Une trompette sonna, un homme s’évanouit et Pineck prononça son discours. 
Il parla de notre belle-terre, la terre des prophètes, de Bar-Cochba qui chevaucha le lion, des juifs et des acrobates qui font la litière de la gravitation. Il termina en portant aux nues le tigre moucheté terrifiant, incarnation du courage, de la splendeur, de la souplesse et de la noblesse, symbole du cirque. (…).
Pour finir, on chanta l’hymne national et le cirque 
commença » , p. 75.
Dans cette scène, on voit se mêler, sur un mode tendrement satirique, toute une société de gens simples. Léon, le gros chien Danois, considéré en Europe comme l’Apollon de la gent canine apporte sa touche de raffinement et de cocasserie… L’oncle donquichottesque a enrôlé durant le court temps d’une célébration tout ce petit monde, dans ses songeries incongrues. Les mythes, les figures héroïques de l’histoire sainte, le Shofar et même la Hatikvah sont mobilisés dans ce moment inaugural de triomphe, qui sera bientôt, on le pressent d’emblée, suivi par de cruelles déconvenues. Si la formule emblématique de Herzl fut : «Si vous le voulez, ce n’est pas un rêve», on peut dire que l’oncle Pineck a, à sa manière, accomplit l’idéal sioniste. Mais de travers…

***

L’idéal sioniste a perdu de son élan mobilisateur ; l’Europe d’avant-guerre a sombré ; la Torah n’est plus (du tout?) l’unique repère qui guide la vie des Juifs. Yaakov Shabtaï n’assène nullement ces constats avec amertume ou nostalgie et ne se pose pas en moraliste ou en partisan. Tous ces mondes subsistent mais ils sont comme à des années-lumières de son Narrateur. Cela  donne à cette oeuvre aboutie qu’est le recueil, L’oncle Peretz s’est envolé, une tonalité fortement mélancolique mais sans nostalgie, et s’éclaire de la bienveillance et de la tendresse lucide avec lesquelles il évoque, en artiste de la mémoire, d’inoubliables destins fracassés, d’inclassables, irréductibles et sublimes rêveurs, héros méconnus du peuple juif. 

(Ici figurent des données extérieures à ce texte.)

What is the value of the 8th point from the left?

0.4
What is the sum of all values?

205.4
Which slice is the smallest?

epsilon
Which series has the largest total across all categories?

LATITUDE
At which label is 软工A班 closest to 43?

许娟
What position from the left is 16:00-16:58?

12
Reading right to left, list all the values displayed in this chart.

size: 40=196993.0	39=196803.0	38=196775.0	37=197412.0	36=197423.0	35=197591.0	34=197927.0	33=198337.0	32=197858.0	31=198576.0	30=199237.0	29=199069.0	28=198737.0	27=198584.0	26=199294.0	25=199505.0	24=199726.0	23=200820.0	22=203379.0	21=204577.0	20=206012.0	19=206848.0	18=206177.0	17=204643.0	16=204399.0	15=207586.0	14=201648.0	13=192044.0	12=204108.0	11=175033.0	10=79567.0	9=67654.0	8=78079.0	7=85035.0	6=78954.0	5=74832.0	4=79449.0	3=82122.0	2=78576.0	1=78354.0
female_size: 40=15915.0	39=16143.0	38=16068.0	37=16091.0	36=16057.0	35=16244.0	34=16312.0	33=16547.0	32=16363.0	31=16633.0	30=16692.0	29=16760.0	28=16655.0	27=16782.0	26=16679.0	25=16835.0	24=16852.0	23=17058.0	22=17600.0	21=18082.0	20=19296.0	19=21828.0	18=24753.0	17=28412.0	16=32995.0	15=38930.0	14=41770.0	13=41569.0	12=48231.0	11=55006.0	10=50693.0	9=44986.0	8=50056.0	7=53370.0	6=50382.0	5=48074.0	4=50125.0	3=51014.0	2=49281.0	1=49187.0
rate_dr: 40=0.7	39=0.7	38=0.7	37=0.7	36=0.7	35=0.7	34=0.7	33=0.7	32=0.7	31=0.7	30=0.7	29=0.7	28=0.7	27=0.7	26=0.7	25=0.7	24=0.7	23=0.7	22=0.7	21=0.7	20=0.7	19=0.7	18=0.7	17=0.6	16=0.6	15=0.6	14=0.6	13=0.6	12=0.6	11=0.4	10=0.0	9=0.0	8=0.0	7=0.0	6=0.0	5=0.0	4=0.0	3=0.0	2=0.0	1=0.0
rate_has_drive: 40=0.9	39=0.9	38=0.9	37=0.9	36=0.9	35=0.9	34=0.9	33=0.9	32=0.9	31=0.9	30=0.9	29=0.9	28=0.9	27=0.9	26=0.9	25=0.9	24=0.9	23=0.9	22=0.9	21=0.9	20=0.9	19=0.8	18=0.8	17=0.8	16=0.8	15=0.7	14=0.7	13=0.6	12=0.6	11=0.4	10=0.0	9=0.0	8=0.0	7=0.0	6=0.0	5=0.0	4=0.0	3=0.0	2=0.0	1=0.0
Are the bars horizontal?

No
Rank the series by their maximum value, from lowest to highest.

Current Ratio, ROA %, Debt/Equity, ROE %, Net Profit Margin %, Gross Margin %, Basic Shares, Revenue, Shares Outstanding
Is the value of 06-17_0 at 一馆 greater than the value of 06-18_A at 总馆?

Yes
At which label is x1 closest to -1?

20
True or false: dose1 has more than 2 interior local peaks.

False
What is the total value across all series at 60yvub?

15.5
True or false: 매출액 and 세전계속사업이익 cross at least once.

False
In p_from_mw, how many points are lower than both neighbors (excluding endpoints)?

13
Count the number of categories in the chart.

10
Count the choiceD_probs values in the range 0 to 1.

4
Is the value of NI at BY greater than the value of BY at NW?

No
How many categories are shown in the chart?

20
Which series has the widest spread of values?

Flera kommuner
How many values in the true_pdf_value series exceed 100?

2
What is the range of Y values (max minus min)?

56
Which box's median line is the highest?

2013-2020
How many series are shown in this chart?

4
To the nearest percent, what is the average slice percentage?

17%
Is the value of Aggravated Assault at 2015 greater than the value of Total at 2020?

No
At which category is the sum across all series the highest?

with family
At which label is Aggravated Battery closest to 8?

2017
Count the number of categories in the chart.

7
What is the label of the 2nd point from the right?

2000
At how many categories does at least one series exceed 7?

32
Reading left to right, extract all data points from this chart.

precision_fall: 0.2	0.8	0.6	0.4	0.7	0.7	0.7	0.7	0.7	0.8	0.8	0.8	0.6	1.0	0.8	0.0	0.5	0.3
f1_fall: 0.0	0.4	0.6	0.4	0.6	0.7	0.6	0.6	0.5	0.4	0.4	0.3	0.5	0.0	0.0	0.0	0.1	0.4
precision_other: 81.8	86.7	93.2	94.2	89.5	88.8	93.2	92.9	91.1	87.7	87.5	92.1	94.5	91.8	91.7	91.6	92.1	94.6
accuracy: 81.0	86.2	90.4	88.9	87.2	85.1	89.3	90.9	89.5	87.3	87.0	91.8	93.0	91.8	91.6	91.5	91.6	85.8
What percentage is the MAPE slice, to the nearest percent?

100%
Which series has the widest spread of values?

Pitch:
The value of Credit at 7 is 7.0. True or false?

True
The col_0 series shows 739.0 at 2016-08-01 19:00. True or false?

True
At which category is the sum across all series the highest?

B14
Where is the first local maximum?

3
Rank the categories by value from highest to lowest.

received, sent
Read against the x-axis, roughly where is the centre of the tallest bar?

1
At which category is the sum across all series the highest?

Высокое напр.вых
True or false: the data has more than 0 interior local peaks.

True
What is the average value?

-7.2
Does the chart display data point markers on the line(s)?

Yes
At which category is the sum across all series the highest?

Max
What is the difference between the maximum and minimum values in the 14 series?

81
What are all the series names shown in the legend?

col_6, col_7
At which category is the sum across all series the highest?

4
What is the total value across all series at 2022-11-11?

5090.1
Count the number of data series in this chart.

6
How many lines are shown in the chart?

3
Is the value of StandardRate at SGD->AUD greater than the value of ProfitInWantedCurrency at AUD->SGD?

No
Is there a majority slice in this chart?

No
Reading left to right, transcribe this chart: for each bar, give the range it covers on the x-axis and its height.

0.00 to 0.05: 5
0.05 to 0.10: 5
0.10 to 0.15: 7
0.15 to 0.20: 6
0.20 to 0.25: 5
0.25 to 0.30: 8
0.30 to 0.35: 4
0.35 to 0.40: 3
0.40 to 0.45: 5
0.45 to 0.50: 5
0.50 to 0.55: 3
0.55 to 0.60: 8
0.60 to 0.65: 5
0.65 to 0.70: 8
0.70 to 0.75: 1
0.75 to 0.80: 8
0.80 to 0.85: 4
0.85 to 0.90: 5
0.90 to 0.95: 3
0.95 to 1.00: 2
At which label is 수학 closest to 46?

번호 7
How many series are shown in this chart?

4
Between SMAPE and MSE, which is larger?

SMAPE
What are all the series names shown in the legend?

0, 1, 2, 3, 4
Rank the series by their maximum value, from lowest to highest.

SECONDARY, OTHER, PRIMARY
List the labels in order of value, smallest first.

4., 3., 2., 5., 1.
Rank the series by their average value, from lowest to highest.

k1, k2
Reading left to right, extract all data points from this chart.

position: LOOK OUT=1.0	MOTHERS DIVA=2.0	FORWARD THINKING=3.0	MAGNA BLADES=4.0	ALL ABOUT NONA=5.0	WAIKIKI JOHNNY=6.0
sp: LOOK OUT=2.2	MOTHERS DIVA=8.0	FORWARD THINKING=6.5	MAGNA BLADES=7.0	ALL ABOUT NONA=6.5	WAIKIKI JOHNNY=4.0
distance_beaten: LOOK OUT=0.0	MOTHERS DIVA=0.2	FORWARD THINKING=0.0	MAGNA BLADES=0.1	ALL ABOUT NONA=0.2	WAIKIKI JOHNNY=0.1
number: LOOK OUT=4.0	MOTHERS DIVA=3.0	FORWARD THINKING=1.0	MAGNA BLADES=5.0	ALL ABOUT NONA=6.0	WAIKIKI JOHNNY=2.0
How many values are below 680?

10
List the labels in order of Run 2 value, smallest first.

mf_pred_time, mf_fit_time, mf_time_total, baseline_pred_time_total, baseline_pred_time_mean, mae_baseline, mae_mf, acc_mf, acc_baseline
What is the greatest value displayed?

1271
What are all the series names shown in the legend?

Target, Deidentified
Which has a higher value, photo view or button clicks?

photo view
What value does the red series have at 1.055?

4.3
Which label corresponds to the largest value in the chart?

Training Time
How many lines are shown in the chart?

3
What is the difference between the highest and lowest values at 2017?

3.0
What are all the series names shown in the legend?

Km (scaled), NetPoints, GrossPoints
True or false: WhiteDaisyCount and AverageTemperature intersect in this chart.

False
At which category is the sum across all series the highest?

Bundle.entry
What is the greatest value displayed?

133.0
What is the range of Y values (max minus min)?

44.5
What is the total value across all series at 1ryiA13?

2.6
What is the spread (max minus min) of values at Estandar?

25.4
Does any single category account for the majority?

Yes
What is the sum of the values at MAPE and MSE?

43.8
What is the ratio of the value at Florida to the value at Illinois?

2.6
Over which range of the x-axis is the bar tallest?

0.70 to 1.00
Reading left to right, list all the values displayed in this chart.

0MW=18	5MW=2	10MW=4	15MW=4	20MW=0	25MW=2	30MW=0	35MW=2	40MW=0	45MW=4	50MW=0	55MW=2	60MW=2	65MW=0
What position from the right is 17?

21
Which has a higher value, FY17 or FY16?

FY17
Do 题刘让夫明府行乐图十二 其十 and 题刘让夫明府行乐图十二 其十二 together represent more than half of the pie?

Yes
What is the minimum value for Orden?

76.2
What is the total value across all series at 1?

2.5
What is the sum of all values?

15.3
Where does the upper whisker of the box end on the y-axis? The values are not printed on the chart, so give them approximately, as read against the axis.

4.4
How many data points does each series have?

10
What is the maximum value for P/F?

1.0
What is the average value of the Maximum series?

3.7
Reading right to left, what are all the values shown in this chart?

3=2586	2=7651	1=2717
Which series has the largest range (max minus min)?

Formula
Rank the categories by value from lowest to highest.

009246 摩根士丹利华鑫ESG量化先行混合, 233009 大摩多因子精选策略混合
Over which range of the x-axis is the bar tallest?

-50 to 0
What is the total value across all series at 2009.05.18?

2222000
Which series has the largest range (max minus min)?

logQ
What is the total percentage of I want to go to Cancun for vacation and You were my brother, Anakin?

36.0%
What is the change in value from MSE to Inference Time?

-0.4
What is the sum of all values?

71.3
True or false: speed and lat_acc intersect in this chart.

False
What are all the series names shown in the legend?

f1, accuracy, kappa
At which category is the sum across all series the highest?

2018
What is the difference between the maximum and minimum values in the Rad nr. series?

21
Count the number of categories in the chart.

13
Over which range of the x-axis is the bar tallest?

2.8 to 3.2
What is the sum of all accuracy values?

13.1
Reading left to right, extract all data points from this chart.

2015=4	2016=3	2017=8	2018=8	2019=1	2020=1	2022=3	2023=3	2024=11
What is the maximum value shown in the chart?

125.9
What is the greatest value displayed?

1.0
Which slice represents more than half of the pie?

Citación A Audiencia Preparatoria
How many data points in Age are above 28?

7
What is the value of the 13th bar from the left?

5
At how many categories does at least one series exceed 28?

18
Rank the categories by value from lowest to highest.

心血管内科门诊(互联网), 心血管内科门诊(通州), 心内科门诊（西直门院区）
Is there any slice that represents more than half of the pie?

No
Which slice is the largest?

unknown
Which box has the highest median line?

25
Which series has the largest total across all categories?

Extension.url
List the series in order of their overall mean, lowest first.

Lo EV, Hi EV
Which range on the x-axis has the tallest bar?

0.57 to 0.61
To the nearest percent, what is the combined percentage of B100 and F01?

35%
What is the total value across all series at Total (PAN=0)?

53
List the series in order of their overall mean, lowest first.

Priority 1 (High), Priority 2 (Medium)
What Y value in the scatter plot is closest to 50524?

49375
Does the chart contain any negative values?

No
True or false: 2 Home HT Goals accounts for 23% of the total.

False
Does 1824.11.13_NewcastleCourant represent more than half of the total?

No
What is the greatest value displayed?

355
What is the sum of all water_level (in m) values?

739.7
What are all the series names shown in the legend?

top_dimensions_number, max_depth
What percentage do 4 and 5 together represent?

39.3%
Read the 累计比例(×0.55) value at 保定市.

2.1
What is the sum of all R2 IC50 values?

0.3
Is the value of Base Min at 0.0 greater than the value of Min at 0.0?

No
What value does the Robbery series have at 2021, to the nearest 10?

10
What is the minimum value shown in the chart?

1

N.B.: Je remercie et cite ci-dessous M. Emmanuel Attyasse pour sa précision érudite :
«Cette citation, originellement transmise en allemand donne dans sa langue originale :  « Wenn ihr wollt, ist es kein Märchen… ». Elle provient de la préface de son roman utopique « Altneuland » (1902), traduit en hébreu par Nahum Sokolov sous le titre de Tel Aviv.»